__WHAT YOU NEED TO DO__
Tell how many lines in the data below include the word "estimada". The answer is the number only.

======

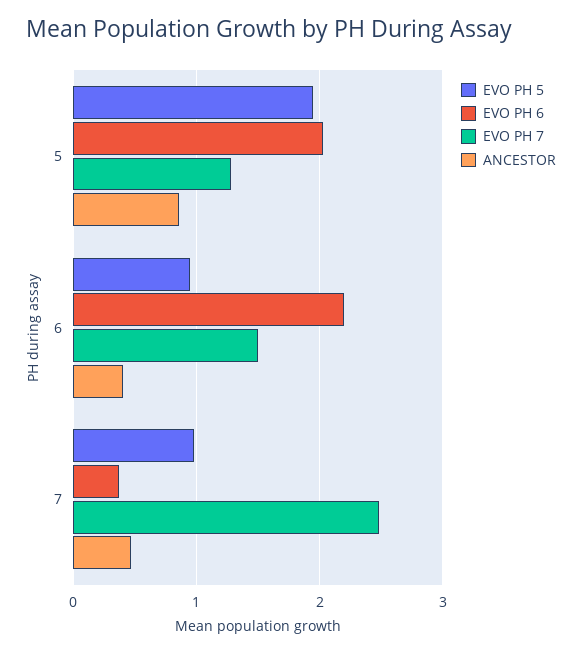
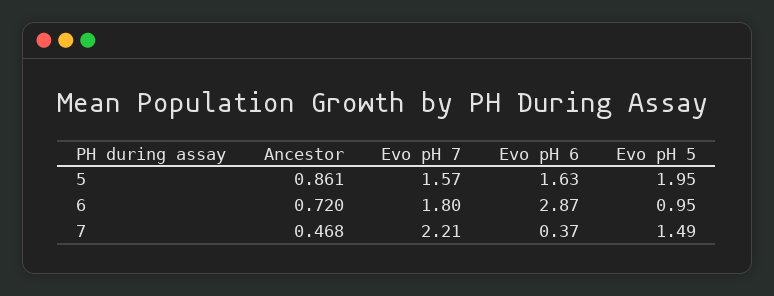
  {
    "EVO PH 5": {
      "5": 1.95,
      "6": 0.95,
-     "7": 1
+     "7": 1.49
    },
    "EVO PH 6": {
-     "5": 2,
+     "5": 1.63,
-     "6": 2.2,
+     "6": 2.87,
      "7": 0.37
    },
    "EVO PH 7": {
-     "5": 1.3,
+     "5": 1.57,
-     "6": 1.5,
+     "6": 1.8,
-     "7": 2.5
+     "7": 2.21
    },
    "ANCESTOR": {
      "5": 0.861,
-     "6": 0.4,
+     "6": 0.72,
      "7": 0.468
    }
  }

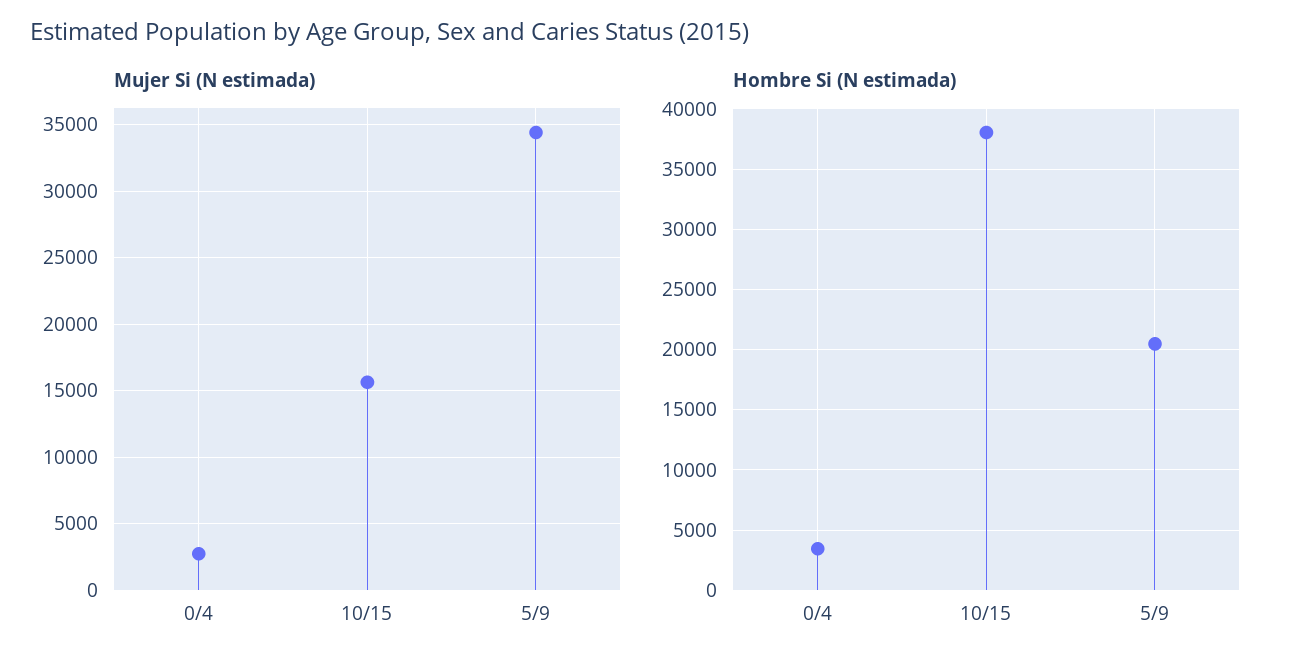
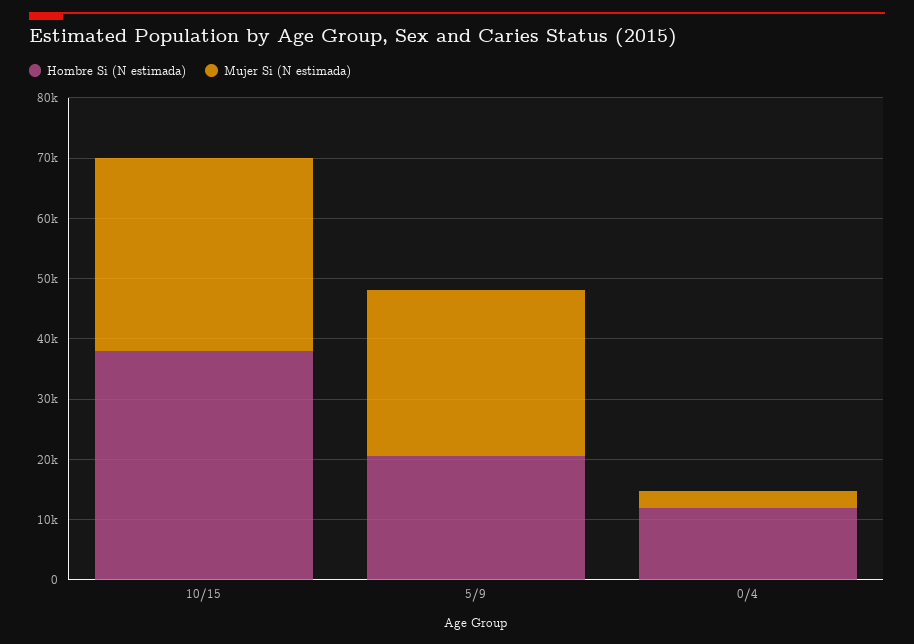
  {
    "Mujer Si (N estimada)": {
      "0/4": 2500,
-     "10/15": 15500,
+     "10/15": 32000,
-     "5/9": 34500
+     "5/9": 28000
    },
    "Hombre Si (N estimada)": {
-     "0/4": 3500,
+     "0/4": 12000,
      "10/15": 38000,
      "5/9": 20500
    }
  }

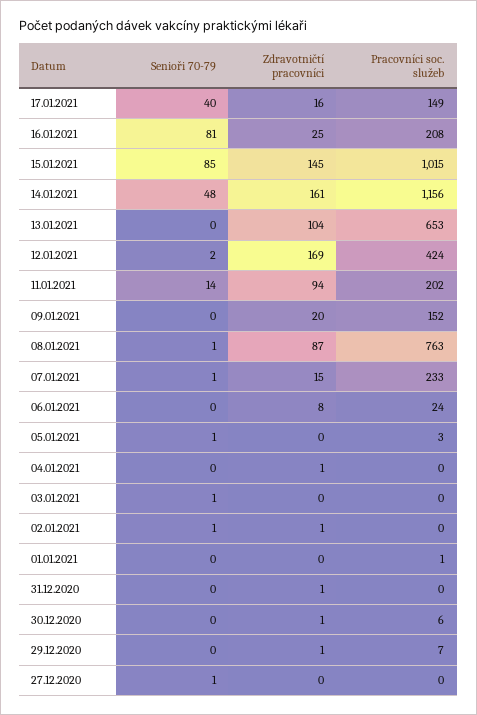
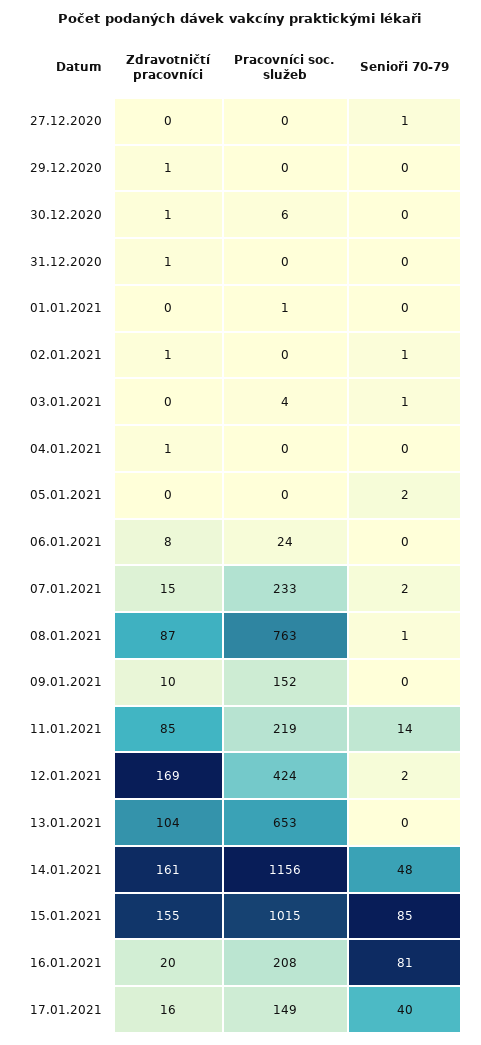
  {
    "Senioři 70-79": {
      "17.01.2021": 40,
      "16.01.2021": 81,
      "15.01.2021": 85,
      "14.01.2021": 48,
      "13.01.2021": 0,
      "12.01.2021": 2,
      "11.01.2021": 14,
      "09.01.2021": 0,
      "08.01.2021": 1,
-     "07.01.2021": 1,
+     "07.01.2021": 2,
      "06.01.2021": 0,
-     "05.01.2021": 1,
+     "05.01.2021": 2,
      "04.01.2021": 0,
      "03.01.2021": 1,
      "02.01.2021": 1,
      "01.01.2021": 0,
      "31.12.2020": 0,
      "30.12.2020": 0,
      "29.12.2020": 0,
      "27.12.2020": 1
    },
    "Zdravotničtí pracovníci": {
      "17.01.2021": 16,
-     "16.01.2021": 25,
+     "16.01.2021": 20,
-     "15.01.2021": 145,
+     "15.01.2021": 155,
      "14.01.2021": 161,
      "13.01.2021": 104,
      "12.01.2021": 169,
-     "11.01.2021": 94,
+     "11.01.2021": 85,
-     "09.01.2021": 20,
+     "09.01.2021": 10,
      "08.01.2021": 87,
      "07.01.2021": 15,
      "06.01.2021": 8,
      "05.01.2021": 0,
      "04.01.2021": 1,
      "03.01.2021": 0,
      "02.01.2021": 1,
      "01.01.2021": 0,
      "31.12.2020": 1,
      "30.12.2020": 1,
      "29.12.2020": 1,
      "27.12.2020": 0
    },
    "Pracovníci soc. služeb": {
      "17.01.2021": 149,
      "16.01.2021": 208,
      "15.01.2021": 1015,
      "14.01.2021": 1156,
      "13.01.2021": 653,
      "12.01.2021": 424,
-     "11.01.2021": 202,
+     "11.01.2021": 219,
      "09.01.2021": 152,
      "08.01.2021": 763,
      "07.01.2021": 233,
      "06.01.2021": 24,
-     "05.01.2021": 3,
+     "05.01.2021": 0,
      "04.01.2021": 0,
-     "03.01.2021": 0,
+     "03.01.2021": 4,
      "02.01.2021": 0,
      "01.01.2021": 1,
      "31.12.2020": 0,
      "30.12.2020": 6,
-     "29.12.2020": 7,
+     "29.12.2020": 0,
      "27.12.2020": 0
    }
  }

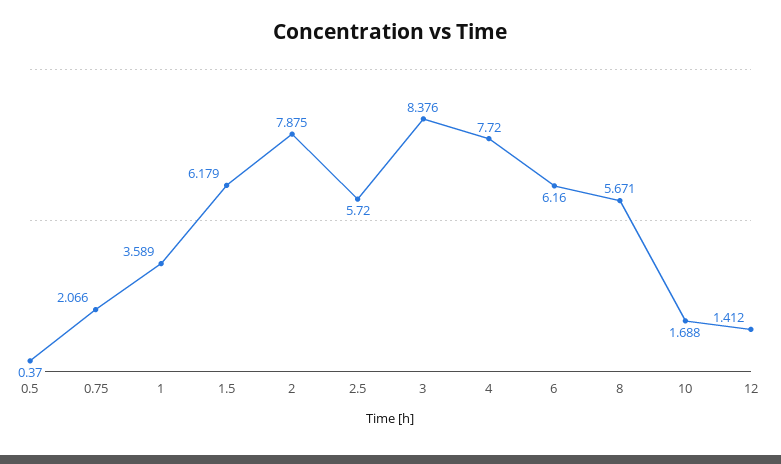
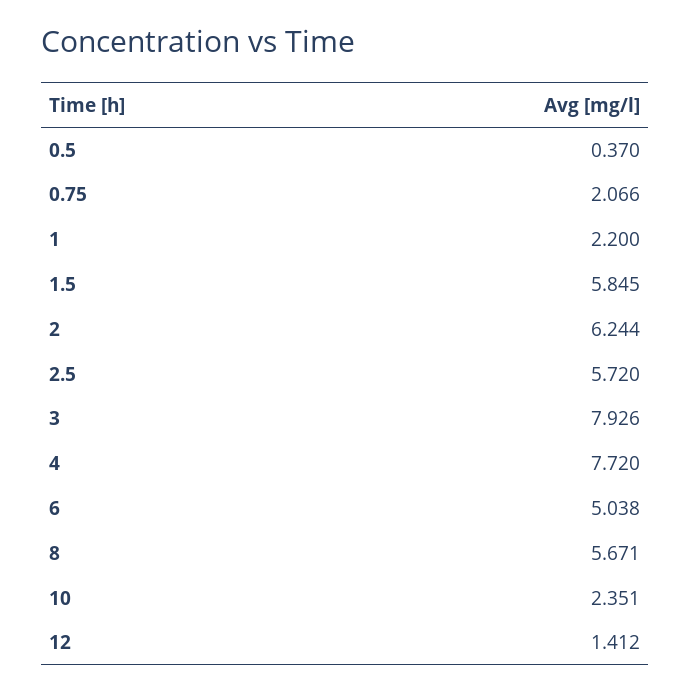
  {
    "0.5": 0.37,
    "0.75": 2.066,
-   "1": 3.589,
+   "1": 2.2,
-   "1.5": 6.179,
+   "1.5": 5.845,
-   "2": 7.875,
+   "2": 6.244,
    "2.5": 5.72,
-   "3": 8.376,
+   "3": 7.926,
    "4": 7.72,
-   "6": 6.16,
+   "6": 5.038,
    "8": 5.671,
-   "10": 1.688,
+   "10": 2.351,
    "12": 1.412
  }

======

__TASK RESPONSE__
2